In their article, Besnier and Brownell discuss the concept of liminality and the differentiation of game from ritual. They reference at least one scholar who warns against the overuse of the word ritual, likely believing that if the term is applied too indiscriminately, the social power and influence of “true” rituals might be considered less valuable. However, it seems to me that the idea of profane rituals exist largely for this purpose: to describe behaviors that may not have the same spiritual significance but still follow the ideals and principles of a ritual. Sports do seem to fit this criteria in most if not all ways. The behavior is stylized, repetitive, and formal; the sport is performed earnestly as a social act; displays are held at specific times and places, and include specific language particular to them. So, while most modern sports are secular and non-spiritual, the roots of certain sports (as discussed in the article) often have religious qualities, and either way, all sports today provide an experiential encounter that reflects ritualism.

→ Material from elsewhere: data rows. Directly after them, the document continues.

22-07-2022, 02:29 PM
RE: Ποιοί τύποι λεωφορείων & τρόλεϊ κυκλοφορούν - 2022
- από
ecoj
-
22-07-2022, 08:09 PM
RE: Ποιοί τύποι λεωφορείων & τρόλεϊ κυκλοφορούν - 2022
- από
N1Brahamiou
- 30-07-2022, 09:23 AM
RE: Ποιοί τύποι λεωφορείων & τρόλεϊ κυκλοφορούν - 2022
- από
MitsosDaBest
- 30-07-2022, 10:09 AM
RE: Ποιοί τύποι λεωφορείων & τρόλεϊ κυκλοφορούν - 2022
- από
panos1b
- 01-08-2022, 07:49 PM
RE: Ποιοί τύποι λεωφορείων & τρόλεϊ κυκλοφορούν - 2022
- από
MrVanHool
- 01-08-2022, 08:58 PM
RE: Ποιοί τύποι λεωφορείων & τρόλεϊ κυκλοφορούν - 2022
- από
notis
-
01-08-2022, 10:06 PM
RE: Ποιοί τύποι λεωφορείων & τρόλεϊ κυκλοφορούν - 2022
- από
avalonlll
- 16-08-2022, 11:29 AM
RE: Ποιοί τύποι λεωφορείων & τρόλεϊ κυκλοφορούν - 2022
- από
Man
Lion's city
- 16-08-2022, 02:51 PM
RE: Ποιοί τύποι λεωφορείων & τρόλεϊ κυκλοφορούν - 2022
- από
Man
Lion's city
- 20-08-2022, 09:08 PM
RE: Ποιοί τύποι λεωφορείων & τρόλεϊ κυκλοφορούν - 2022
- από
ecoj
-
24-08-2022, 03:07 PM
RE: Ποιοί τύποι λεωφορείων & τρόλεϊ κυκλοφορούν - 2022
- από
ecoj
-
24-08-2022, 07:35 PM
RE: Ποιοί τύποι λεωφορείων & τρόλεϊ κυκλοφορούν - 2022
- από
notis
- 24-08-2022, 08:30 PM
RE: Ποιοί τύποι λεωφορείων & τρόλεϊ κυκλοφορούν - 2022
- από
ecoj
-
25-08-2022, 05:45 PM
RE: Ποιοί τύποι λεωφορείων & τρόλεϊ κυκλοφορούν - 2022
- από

Because of this, I want to explore to what extent sports can be mapped onto the stages of a rite of passage.
Arnold van Gennep’s work in the late 1950s and early 1960s led to his construction of a pattern detailing the phases within a rite of passage. Here, a rite of passage occurs when an individual changes their status and seeks to legitimize the new status through a series of behaviors that make it recognizable within their community. Gennep’s stages are outlined in the graphic, as well as a non-sport example to better illustrate the concept. While this structure is likely not applicable to every single sport, I believe these stages are largely relevant to the experience of an individual who seeks to become part of a team (rather than a fan or an observer). The first step is separation, which can be either literal (physical separation) or social and symbolic. This indicates a shift away from one’s old status and
defines the goal or eventual outcome, which in this case is to “make the team.” While this may be facilitated by outside parties like a coach or other administrator, it is often a self-selecting process, where individuals want to be part of a select group with the knowledge that they will have to vie for one of a limited number of spaces.

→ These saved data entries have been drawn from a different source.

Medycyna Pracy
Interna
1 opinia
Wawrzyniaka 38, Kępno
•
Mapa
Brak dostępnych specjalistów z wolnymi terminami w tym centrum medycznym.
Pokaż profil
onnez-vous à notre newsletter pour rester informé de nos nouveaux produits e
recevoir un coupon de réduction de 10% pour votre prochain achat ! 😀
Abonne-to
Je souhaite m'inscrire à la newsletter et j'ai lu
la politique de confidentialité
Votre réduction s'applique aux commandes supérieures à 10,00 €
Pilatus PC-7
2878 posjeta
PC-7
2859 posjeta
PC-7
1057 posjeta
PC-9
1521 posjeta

Next comes the phase of liminality, which is the key transition stage in the shaping of a new identity. It acts as a form of social limbo, because the individual in a way has no status. For an aspiring athlete, this would not technically be true; one might still hold the status of student, for example, as well as its subsequent role, during the time that they are competing with their peers for a spot on a team. However, their status has still been called into question, and is no longer a static fact. An essential part of this stage is a process that includes both education of the initiate and some sort of trial to be passed. Such education would necessarily be learning the finer parts of the sport, studying lineups, practicing new strategies, etc. The trial part would be the tryout itself, a challenge that the individual has ideally been psychologically and physically prepared for, but that they ultimately must complete themselves. In some cases, hazing might also fall into this category.

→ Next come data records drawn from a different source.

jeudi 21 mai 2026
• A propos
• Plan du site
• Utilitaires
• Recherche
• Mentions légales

Finally, the act (or acts) of reintegration follows to conclude the process. At this point, the individual is prompted to “re-enter” society with their new status; often, the status is designed to be displayed in some way, such as through a jersey, team bag, etc. As long as the individual’s performance of this new status and associated role are deemed sufficient, they are accepted into their new status by the general population. The only problem in applying this to sports comes in the fact that in most rituals, individuals are assumed to ascend to a new status, whereas in the case of tryouts, some people often do not make the cut. Nevertheless, this one minor divergence does not invalidate the other arguments or the larger function of sport as ritualistic behavior. For that majority that does become part of the team, the pattern they follow mirrors numerous transitions they will experience in their lives, from the biological to cultural. The ultimate goal of acceptance and conformity is served, as individuals integrate themselves into a new community that redefines their identity both physically and socially, thereby fulfilling the primary purpose of a ritual.